Nothing outside the range below should be printed. Output exactly the lines from the line with "X172860000Y-101400000D03*" to the line with "X172750000Y-112200000D03*", both included.

:: SUPPLIED MATERIAL ::

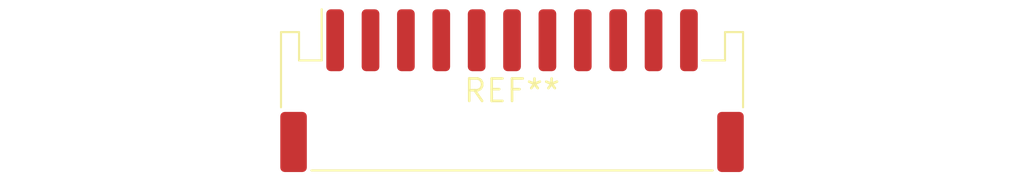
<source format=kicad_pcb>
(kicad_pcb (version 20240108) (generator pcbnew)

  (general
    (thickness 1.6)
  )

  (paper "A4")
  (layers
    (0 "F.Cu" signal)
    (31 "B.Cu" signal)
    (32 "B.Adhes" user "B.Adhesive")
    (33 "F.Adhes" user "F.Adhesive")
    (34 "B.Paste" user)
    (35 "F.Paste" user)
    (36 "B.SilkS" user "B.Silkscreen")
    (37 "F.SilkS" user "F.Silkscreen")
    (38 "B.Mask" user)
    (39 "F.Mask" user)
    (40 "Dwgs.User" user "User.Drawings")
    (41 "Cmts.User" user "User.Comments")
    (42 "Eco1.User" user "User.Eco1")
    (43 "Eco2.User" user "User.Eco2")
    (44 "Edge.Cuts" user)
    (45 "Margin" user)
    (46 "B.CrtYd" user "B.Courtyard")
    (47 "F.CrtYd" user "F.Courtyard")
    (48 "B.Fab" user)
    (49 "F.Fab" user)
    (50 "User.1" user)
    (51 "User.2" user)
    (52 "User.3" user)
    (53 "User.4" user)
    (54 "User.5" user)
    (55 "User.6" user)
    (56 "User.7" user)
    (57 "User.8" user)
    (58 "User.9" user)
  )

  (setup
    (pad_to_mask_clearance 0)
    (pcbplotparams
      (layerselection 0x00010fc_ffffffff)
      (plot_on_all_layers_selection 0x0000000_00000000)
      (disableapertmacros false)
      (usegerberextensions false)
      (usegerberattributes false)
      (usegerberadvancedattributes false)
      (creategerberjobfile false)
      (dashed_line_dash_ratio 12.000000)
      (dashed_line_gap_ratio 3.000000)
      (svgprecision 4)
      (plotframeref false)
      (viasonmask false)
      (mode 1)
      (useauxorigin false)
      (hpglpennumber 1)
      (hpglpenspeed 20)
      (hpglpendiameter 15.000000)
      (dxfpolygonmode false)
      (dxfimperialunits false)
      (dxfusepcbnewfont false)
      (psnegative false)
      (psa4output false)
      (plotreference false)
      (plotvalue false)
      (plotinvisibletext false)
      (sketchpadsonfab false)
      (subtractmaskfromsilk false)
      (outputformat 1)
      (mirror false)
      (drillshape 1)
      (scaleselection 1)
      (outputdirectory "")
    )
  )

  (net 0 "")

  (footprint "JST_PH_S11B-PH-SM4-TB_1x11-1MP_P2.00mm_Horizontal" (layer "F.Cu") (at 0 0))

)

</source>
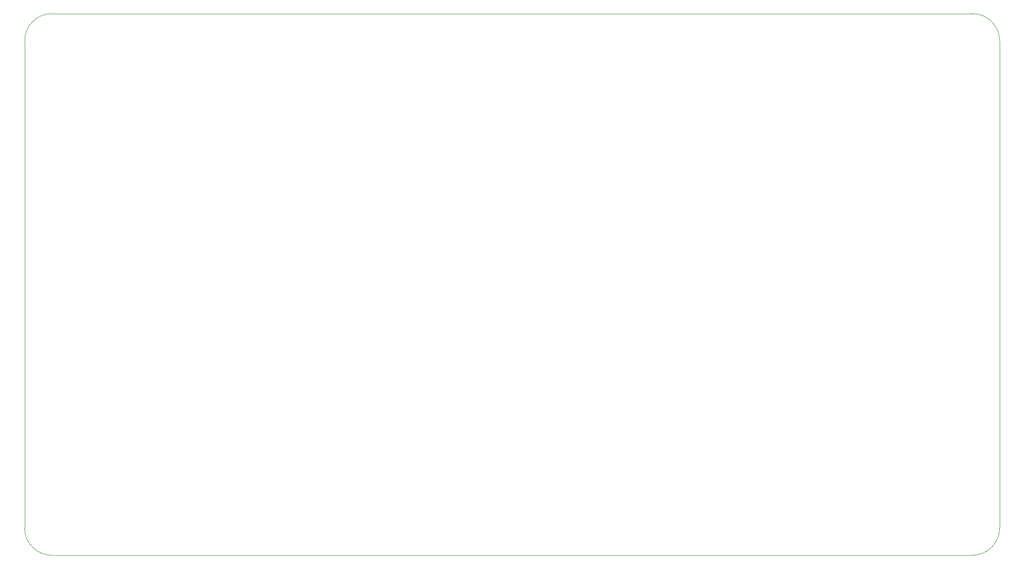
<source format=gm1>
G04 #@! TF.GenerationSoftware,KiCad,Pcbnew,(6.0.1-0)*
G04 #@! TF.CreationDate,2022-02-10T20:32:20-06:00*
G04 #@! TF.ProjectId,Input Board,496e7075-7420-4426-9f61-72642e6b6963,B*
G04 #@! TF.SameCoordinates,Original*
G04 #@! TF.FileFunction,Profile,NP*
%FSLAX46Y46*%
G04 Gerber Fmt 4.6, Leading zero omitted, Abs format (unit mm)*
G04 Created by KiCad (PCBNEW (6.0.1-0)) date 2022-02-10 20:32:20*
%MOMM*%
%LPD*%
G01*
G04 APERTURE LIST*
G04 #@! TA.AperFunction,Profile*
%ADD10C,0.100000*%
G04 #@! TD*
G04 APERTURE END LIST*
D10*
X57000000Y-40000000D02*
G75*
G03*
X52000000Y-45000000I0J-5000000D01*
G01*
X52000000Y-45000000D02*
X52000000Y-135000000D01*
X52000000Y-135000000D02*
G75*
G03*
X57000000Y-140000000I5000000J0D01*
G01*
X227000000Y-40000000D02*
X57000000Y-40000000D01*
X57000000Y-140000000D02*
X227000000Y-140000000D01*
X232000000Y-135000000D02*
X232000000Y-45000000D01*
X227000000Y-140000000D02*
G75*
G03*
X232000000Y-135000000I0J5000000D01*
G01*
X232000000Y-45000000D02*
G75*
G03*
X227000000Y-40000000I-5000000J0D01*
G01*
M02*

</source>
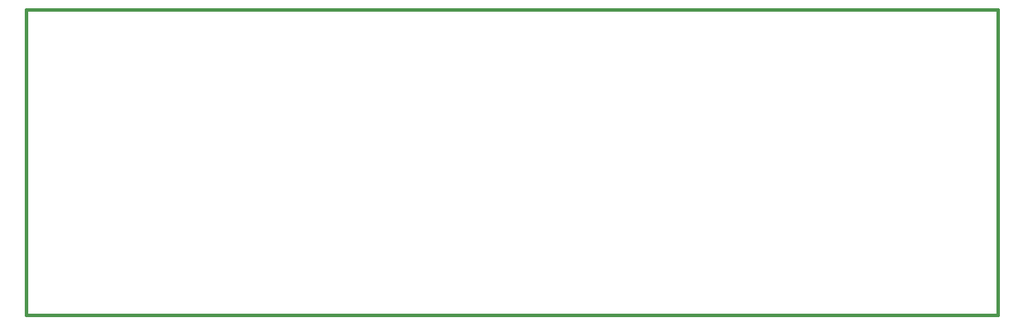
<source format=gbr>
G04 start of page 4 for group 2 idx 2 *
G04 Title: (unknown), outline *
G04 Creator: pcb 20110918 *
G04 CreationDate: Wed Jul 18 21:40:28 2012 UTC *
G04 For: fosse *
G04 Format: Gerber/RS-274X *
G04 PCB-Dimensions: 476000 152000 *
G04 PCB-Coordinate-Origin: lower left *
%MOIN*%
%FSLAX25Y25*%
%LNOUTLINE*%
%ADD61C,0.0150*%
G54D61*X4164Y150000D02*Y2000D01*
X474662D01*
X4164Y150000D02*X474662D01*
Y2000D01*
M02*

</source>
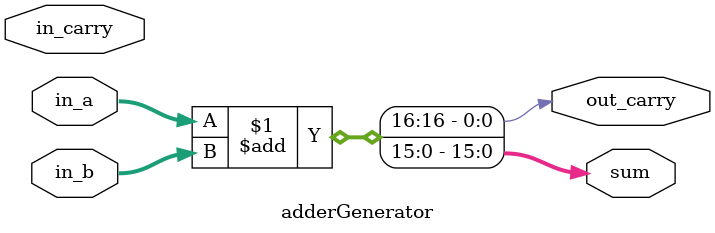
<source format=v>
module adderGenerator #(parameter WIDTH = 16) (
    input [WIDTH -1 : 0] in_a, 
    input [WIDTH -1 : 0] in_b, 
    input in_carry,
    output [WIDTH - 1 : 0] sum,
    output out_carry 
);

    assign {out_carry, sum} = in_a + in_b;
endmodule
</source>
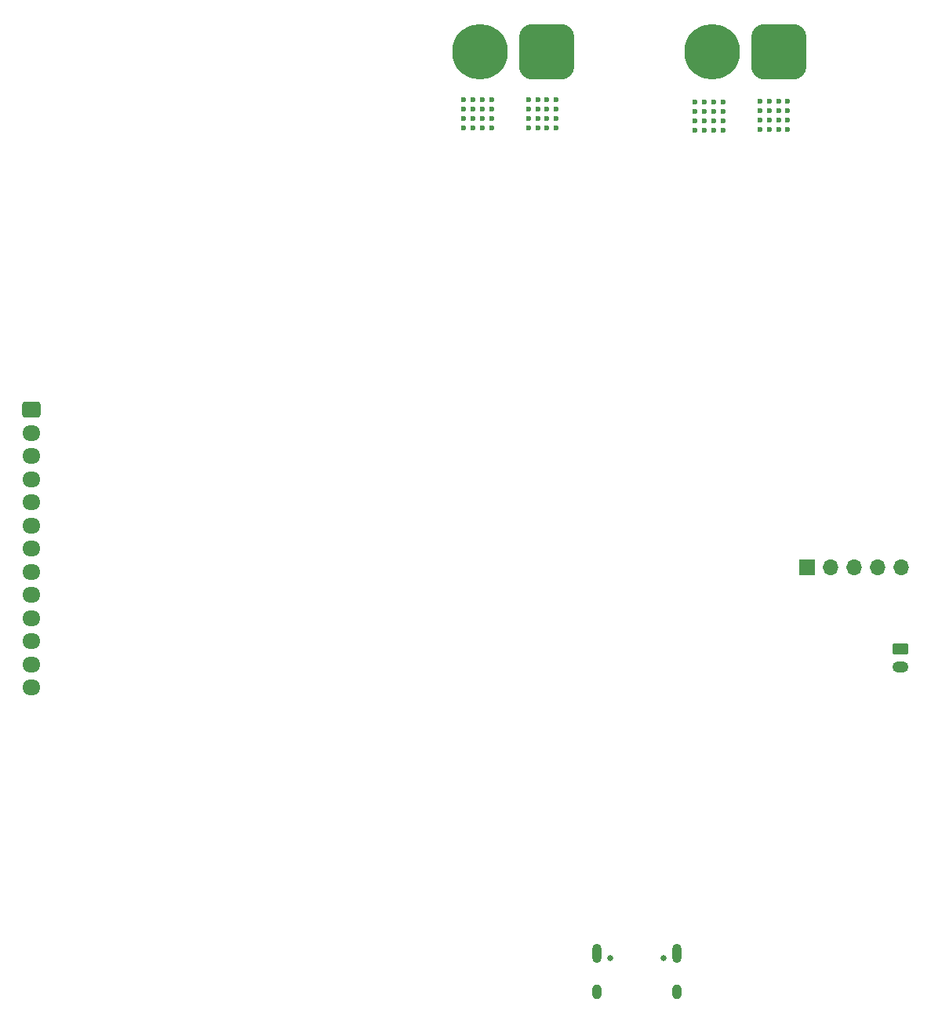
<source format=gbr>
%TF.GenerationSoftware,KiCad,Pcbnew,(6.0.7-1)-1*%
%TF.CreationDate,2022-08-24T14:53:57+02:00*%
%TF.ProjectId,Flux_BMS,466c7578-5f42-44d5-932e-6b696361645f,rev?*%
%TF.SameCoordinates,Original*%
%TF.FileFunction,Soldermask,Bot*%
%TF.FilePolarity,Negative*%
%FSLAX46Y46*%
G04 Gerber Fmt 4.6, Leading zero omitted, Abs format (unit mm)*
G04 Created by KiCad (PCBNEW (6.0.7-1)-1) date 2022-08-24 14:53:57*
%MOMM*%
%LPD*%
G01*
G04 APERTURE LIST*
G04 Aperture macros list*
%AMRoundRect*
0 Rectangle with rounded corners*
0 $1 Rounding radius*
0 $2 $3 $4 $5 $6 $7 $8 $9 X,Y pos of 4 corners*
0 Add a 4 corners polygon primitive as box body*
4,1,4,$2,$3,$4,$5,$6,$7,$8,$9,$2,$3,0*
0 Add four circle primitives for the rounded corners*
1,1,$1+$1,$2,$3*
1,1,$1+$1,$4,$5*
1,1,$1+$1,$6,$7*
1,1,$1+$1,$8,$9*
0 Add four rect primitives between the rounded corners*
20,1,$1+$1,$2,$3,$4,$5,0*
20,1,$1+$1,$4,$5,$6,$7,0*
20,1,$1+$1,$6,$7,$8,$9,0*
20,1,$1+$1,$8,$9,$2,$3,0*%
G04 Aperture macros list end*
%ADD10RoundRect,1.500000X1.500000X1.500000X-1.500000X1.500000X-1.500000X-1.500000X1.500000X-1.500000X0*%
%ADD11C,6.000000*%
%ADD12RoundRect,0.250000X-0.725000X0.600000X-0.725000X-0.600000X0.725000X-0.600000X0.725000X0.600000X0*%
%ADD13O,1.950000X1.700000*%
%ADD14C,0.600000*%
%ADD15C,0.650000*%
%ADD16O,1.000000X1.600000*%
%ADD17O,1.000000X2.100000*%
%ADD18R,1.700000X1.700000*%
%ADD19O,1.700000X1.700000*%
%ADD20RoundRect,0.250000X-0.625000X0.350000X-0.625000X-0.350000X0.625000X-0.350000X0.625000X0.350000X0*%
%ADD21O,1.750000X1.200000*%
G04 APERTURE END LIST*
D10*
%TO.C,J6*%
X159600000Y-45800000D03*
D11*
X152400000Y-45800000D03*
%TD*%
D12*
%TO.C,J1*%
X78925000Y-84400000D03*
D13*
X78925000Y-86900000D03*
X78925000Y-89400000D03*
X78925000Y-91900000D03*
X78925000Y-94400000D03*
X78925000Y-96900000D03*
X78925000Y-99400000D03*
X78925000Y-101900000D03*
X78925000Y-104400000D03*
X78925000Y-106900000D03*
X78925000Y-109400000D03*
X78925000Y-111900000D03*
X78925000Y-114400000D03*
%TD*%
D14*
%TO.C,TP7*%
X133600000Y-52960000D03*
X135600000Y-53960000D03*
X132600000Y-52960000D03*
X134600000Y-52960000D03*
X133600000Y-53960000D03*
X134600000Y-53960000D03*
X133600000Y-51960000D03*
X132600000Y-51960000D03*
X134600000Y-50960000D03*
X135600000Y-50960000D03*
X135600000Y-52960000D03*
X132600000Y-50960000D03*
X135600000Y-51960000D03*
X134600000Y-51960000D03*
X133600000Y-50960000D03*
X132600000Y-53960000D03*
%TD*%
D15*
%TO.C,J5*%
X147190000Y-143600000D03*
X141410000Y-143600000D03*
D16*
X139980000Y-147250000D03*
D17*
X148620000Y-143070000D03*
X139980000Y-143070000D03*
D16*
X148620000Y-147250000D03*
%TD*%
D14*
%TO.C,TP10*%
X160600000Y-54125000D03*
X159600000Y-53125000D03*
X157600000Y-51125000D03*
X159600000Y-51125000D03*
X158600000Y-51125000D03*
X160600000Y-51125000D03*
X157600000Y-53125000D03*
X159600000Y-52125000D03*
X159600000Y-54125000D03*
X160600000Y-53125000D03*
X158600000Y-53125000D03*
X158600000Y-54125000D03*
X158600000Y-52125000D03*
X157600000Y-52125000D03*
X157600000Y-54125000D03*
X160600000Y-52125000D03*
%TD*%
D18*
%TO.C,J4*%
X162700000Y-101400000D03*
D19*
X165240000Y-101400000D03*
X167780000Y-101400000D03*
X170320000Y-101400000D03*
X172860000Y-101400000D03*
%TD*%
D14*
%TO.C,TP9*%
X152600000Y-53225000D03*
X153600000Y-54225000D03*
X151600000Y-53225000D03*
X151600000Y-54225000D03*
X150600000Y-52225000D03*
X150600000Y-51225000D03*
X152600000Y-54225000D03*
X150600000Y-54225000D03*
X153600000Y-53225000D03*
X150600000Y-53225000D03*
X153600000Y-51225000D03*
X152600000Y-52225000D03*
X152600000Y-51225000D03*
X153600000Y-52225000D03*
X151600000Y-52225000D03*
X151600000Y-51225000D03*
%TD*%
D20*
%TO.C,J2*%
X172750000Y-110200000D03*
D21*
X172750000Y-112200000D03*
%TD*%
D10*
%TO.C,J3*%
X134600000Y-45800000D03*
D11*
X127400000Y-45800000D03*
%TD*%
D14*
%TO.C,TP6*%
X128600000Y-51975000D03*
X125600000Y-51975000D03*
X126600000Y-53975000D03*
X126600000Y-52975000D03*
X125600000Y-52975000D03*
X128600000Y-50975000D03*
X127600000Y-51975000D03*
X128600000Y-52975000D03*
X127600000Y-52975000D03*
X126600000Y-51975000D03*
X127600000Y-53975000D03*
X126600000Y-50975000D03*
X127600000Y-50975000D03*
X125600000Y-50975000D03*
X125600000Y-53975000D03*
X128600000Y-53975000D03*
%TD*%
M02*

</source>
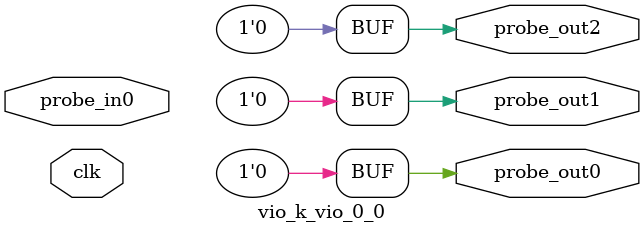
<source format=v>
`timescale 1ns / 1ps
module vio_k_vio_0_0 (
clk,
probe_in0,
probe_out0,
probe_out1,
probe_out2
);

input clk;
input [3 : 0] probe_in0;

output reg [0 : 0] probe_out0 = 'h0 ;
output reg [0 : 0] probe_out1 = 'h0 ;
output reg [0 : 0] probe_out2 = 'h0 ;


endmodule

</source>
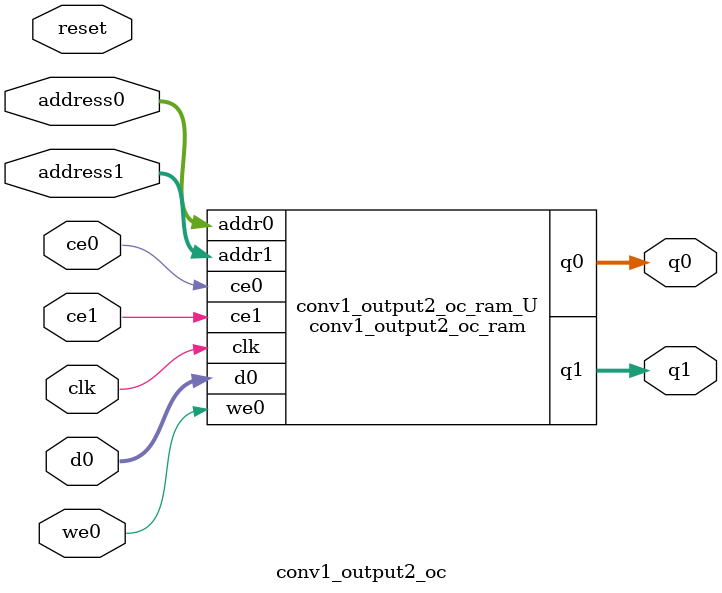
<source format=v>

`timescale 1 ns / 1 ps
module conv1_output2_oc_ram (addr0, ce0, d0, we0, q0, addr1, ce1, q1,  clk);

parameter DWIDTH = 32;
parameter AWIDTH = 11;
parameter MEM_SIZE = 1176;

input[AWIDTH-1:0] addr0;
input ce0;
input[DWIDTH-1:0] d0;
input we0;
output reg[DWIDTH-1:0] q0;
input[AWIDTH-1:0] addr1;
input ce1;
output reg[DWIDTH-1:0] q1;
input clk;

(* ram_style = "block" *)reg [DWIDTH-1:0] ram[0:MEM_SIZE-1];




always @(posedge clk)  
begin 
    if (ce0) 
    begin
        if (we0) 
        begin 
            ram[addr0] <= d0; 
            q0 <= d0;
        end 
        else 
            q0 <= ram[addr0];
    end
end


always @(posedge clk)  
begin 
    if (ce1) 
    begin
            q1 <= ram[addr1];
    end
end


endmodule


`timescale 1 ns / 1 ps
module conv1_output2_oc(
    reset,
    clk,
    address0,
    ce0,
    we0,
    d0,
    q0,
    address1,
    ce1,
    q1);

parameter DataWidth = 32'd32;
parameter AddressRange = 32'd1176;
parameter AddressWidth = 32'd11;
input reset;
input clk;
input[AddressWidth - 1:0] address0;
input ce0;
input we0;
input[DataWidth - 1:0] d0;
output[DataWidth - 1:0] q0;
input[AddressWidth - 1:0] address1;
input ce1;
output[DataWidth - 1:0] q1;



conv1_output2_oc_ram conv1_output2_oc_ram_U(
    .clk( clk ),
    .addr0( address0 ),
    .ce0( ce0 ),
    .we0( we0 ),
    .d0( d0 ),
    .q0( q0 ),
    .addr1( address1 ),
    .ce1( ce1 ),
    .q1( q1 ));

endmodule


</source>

:::

### YOUR SOLUTION
X172860000Y-101400000D03*
%TD*%
D14*
%TO.C,TP9*%
X152600000Y-53225000D03*
X153600000Y-54225000D03*
X151600000Y-53225000D03*
X151600000Y-54225000D03*
X150600000Y-52225000D03*
X150600000Y-51225000D03*
X152600000Y-54225000D03*
X150600000Y-54225000D03*
X153600000Y-53225000D03*
X150600000Y-53225000D03*
X153600000Y-51225000D03*
X152600000Y-52225000D03*
X152600000Y-51225000D03*
X153600000Y-52225000D03*
X151600000Y-52225000D03*
X151600000Y-51225000D03*
%TD*%
D20*
%TO.C,J2*%
X172750000Y-110200000D03*
D21*
X172750000Y-112200000D03*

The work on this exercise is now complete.